(Materials provided begins)

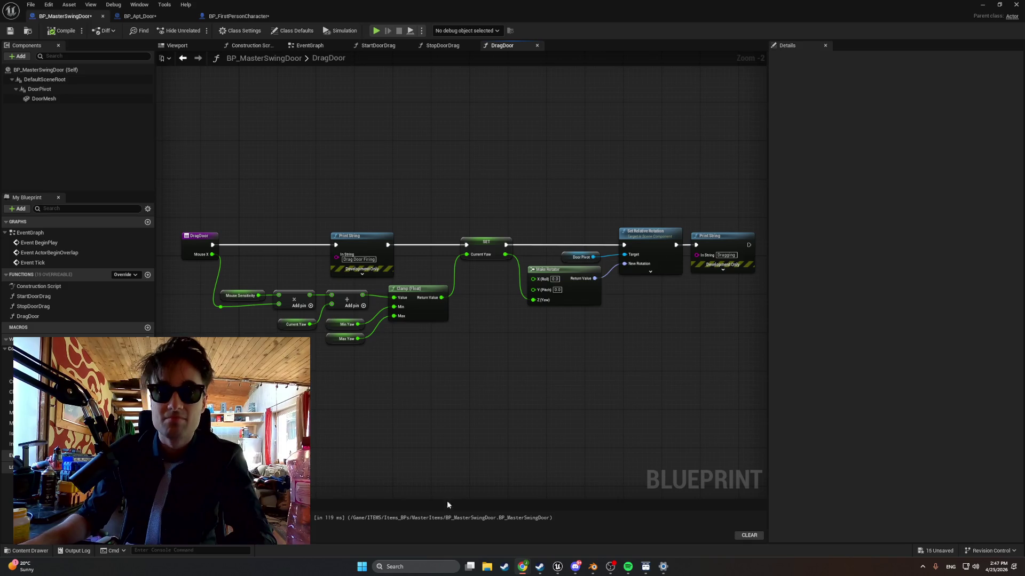
{"action": "scroll", "coordinate": [222, 280], "scroll_direction": "up", "scroll_amount": 2}
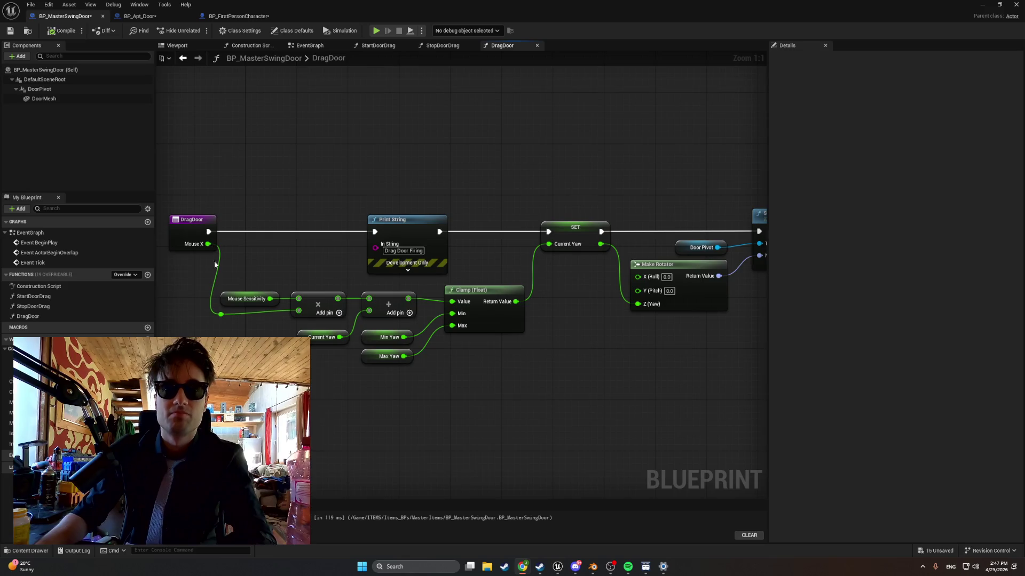
Add a float-to-string node from the Mouse X reroute and feed it into a new Print String
{"action": "left_click_drag", "start_coordinate": [220, 314], "coordinate": [227, 367]}
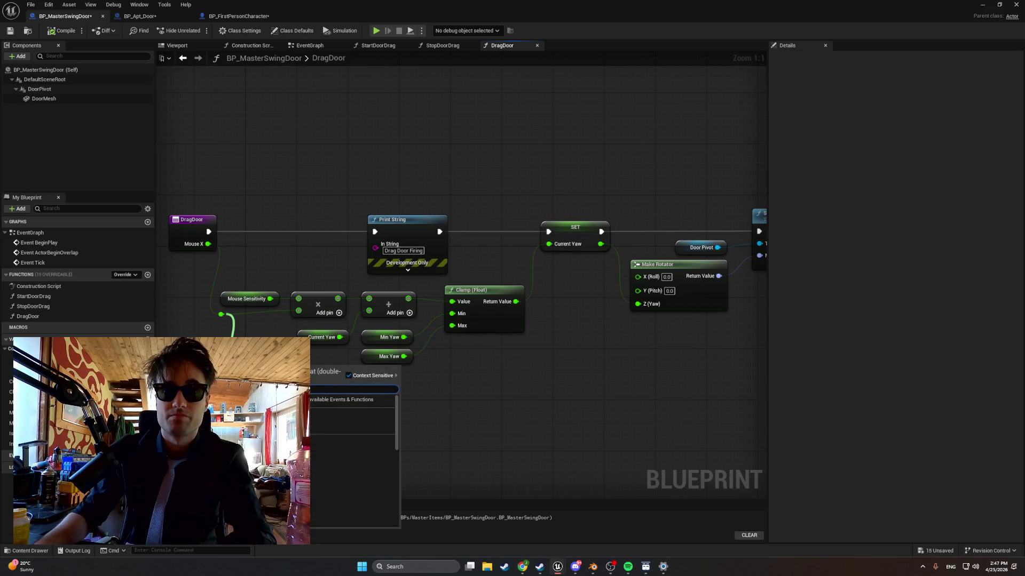
{"action": "type", "text": "multiply"}
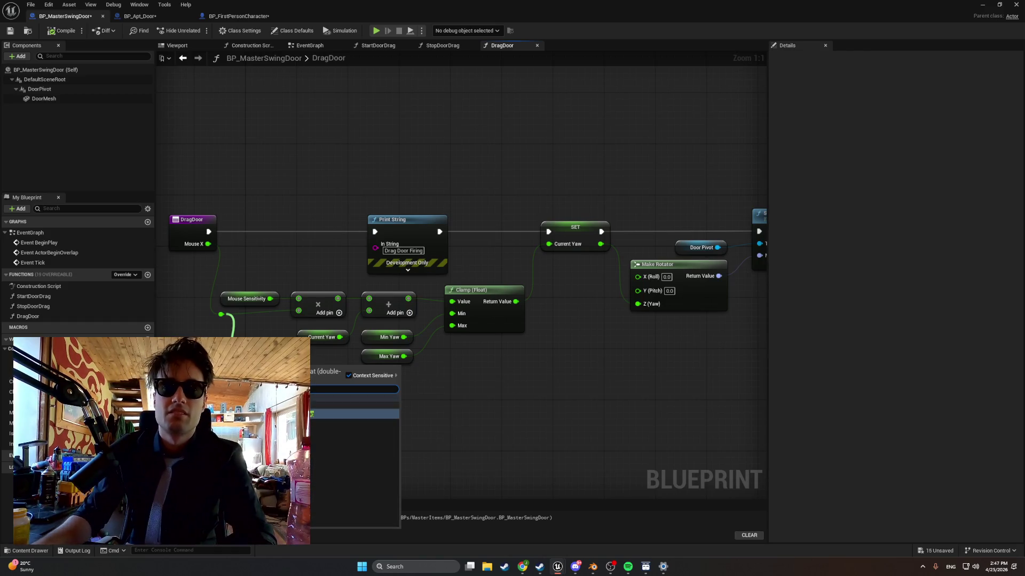
{"action": "key", "text": "Return"}
{"action": "left_click_drag", "start_coordinate": [288, 373], "coordinate": [335, 394]}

(Materials provided ends)

### Prompt:
Could the entries above be restated word for word, with the pictures left out?

### Response:
{"action": "scroll", "coordinate": [222, 280], "scroll_direction": "up", "scroll_amount": 2}
Add a float-to-string node from the Mouse X reroute and feed it into a new Print String
{"action": "left_click_drag", "start_coordinate": [220, 314], "coordinate": [227, 367]}
{"action": "type", "text": "multiply"}
{"action": "key", "text": "Return"}
{"action": "left_click_drag", "start_coordinate": [288, 373], "coordinate": [335, 394]}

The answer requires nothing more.